_Dataset entries_
######

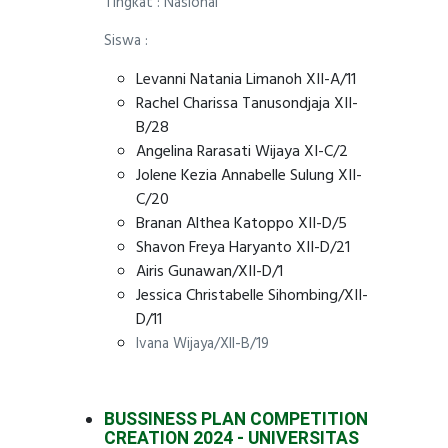
Tingkat : Nasional
Siswa :
Levanni Natania Limanoh XII-A/11
Rachel Charissa Tanusondjaja XII-
B/28
Angelina Rarasati Wijaya XI-C/2
Jolene Kezia Annabelle Sulung XII-
C/20
Branan Althea Katoppo XII-D/5
Shavon Freya Haryanto XII-D/21
Airis Gunawan/XII-D/1
Jessica Christabelle Sihombing/XII-
D/11
Ivana Wijaya/XII-B/19
BUSSINESS PLAN COMPETITION
CREATION 2024 - UNIVERSITAS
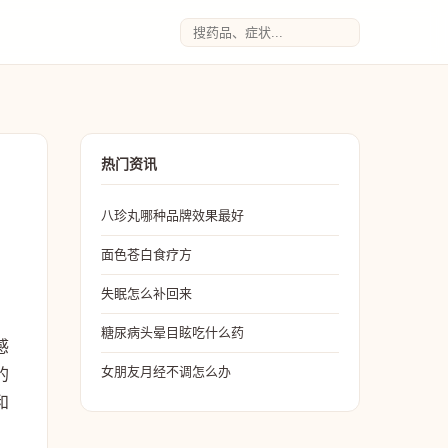
热门资讯
八珍丸哪种品牌效果最好
面色苍白食疗方
失眠怎么补回来
糖尿病头晕目眩吃什么药
感
女朋友月经不调怎么办
的
和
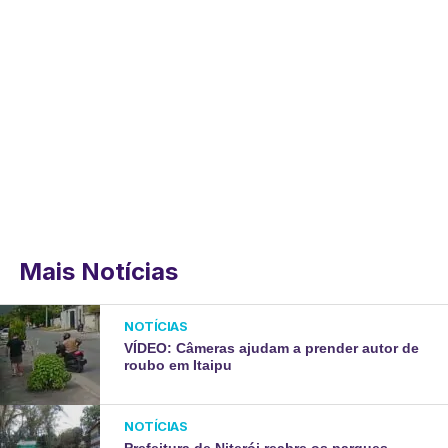
Mais Notícias
NOTÍCIAS
VÍDEO: Câmeras ajudam a prender autor de
roubo em Itaipu
NOTÍCIAS
Prefeitura de Niterói reabre os parques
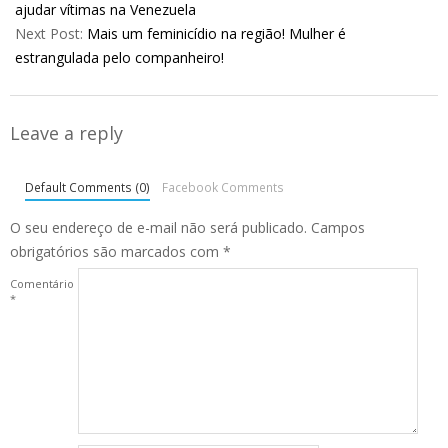
03
ajudar vítimas na Venezuela
Next Post:
Mais um feminicídio na região! Mulher é
estrangulada pelo companheiro!
Leave a reply
Default Comments (0)
Facebook Comments
O seu endereço de e-mail não será publicado.
Campos
obrigatórios são marcados com
*
Comentário
*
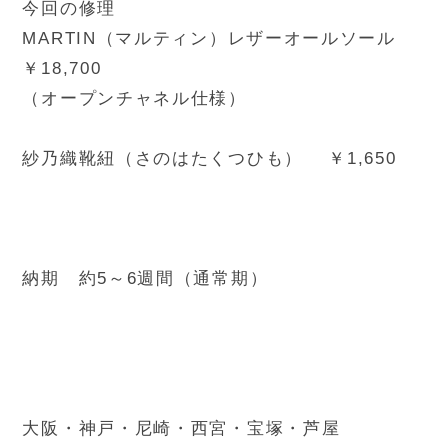
今回の修理
MARTIN（マルティン）レザーオールソール
￥18,700
（オープンチャネル仕様）
紗乃織靴紐（さのはたくつひも） ￥1,650
納期 約5～6週間（通常期）
大阪・神戸・尼崎・西宮・宝塚・芦屋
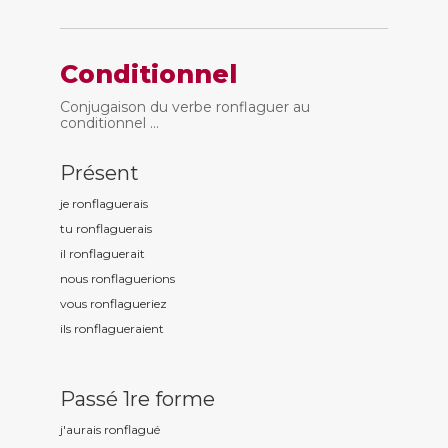
Conditionnel
Conjugaison du verbe ronflaguer au
conditionnel ...
Présent
je ronflagu
erais
tu ronflagu
erais
il ronflagu
erait
nous ronflagu
erions
vous ronflagu
eriez
ils ronflagu
eraient
Passé 1re forme
j'aurais ronflagu
é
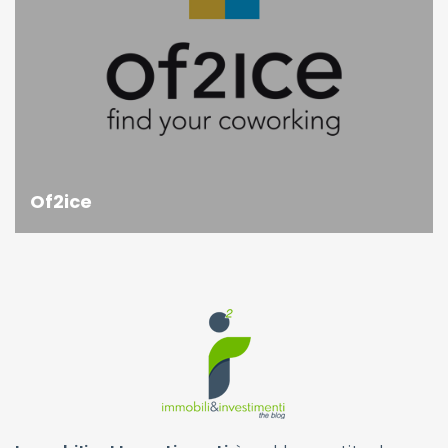
Of2ice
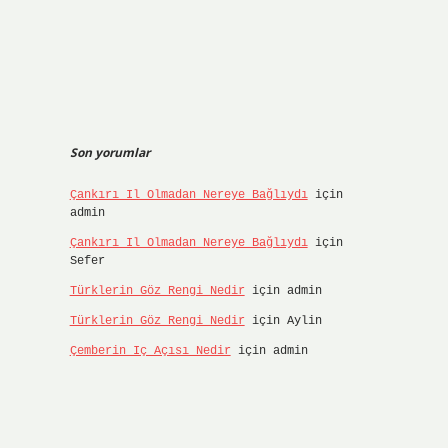
Son yorumlar
Çankırı Il Olmadan Nereye Bağlıydı
için
admin
Çankırı Il Olmadan Nereye Bağlıydı
için
Sefer
Türklerin Göz Rengi Nedir
için
admin
Türklerin Göz Rengi Nedir
için
Aylin
Çemberin Iç Açısı Nedir
için
admin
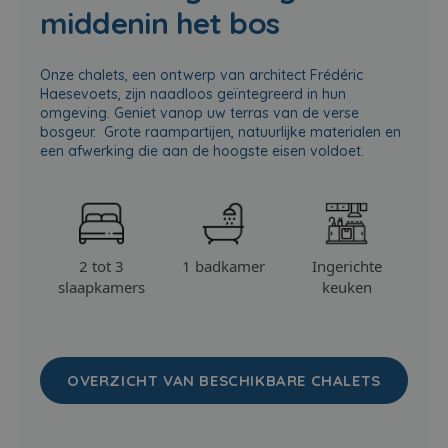
middenin
het bos
Onze chalets, een ontwerp van architect Frédéric
Haesevoets
, zijn naadloos geïntegreerd in hun
omgeving. Geniet vanop uw terras van de verse
bosgeur.
Grote raampartijen, natuurlijke materialen en
een afwerking die aan de hoogste eisen voldoet.
2 tot 3
1 badkamer
Ingerichte
slaapkamers
keuken
OVERZICHT VAN BESCHIKBARE CHALETS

######

_ASSIGNMENT_
Reproduce verbatim the lines of the records starting at the beginning and ending with the line containing "大阪・神戸・尼崎・西宮・宝塚・芦屋", including both ends, and omit the pictures from your answer.

_FINAL ANSWER_
Tingkat : Nasional
Siswa :
Levanni Natania Limanoh XII-A/11
Rachel Charissa Tanusondjaja XII-
B/28
Angelina Rarasati Wijaya XI-C/2
Jolene Kezia Annabelle Sulung XII-
C/20
Branan Althea Katoppo XII-D/5
Shavon Freya Haryanto XII-D/21
Airis Gunawan/XII-D/1
Jessica Christabelle Sihombing/XII-
D/11
Ivana Wijaya/XII-B/19
BUSSINESS PLAN COMPETITION
CREATION 2024 - UNIVERSITAS
热门资讯
八珍丸哪种品牌效果最好
面色苍白食疗方
失眠怎么补回来
糖尿病头晕目眩吃什么药
感
女朋友月经不调怎么办
的
和
Mais Notícias
NOTÍCIAS
VÍDEO: Câmeras ajudam a prender autor de
roubo em Itaipu
NOTÍCIAS
Prefeitura de Niterói reabre os parques
03
ajudar vítimas na Venezuela
Next Post:
Mais um feminicídio na região! Mulher é
estrangulada pelo companheiro!
Leave a reply
Default Comments (0)
Facebook Comments
O seu endereço de e-mail não será publicado.
Campos
obrigatórios são marcados com
*
Comentário
*
今回の修理
MARTIN（マルティン）レザーオールソール
￥18,700
（オープンチャネル仕様）
紗乃織靴紐（さのはたくつひも） ￥1,650
納期 約5～6週間（通常期）
大阪・神戸・尼崎・西宮・宝塚・芦屋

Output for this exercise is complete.